First, Stoke resident and 15-time darts world champion Phil Taylor endorsed Realis Estates' re-branding and unveiling of their multi-million pound City Sentral scheme at BCSC this month; stating that he was particularly concerned about youth unemployment in Stoke, and that this kind of project would help to remedy that. There have been a few concerns from locals over the new name, and the fact that anchor tenant Marks and Spencer already has a presence in the town centre has raised a hint of antipathy, which Realis will have to dampen by attracting exciting mix of tenants at the 70 supplementary units. Perhaps most crucial to the plans will be the proposed 1,000 car parking spaces in addition to the re-vamp of the bus station, which ought to make access to the town centre a great deal easier.
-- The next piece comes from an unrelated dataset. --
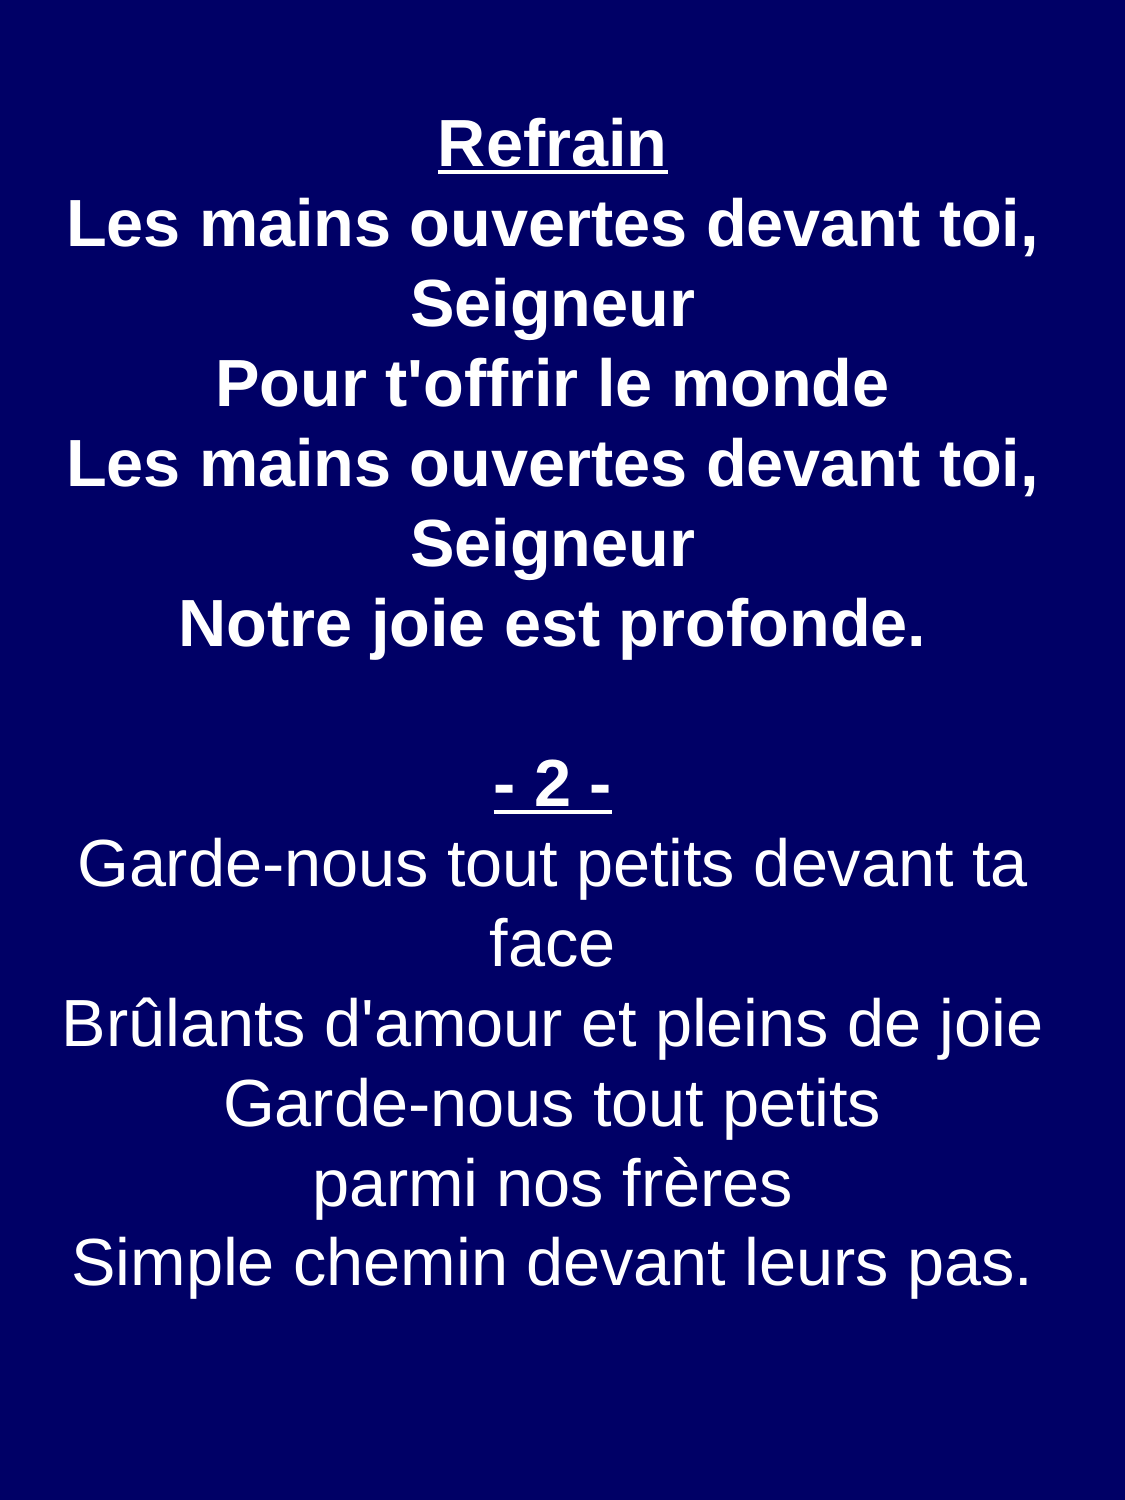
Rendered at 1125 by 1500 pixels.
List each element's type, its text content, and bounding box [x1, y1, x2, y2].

Taylor's resounding positivity may not be unilateral at the moment, but taking the long view - this scheme ought to benefit the town both economically, and aesthetically. 

More recently, Capital Shopping Centres received an almost unanimously positive verdict from visitors to The Potteries centre, after consultation postcards were distributed to shoppers asking for their opinion on the developer's plan to add 58,000 square feet of leisure space to the scheme by 2014. The survey resulted in a 99% approval rating for the plans, which include six new restaurant units and a cinema. A formal application is expected later this year for the extension, to be known as 'The Avenue', with 100 construction jobs to be provided once the proposal is given the thumbs-up.

Both Realis and CSC will be hoping that their respective proposals for Stoke can provide a fillip to a city that has recently experienced a mite of negative press, and will undoubtedly be inspired by the positive impacts that Bury and Wakefield experienced after major retail developments. The former jumped 59 places in the CACI 2011 retail footprint following the opening of The Rock in July last year, and Trinity Walk has helped to bump Wakefield up 48 positions. Given the level of investment mooted for both schemes, developers and residents must surely be looking to at least emulate those achievements in the Potteries.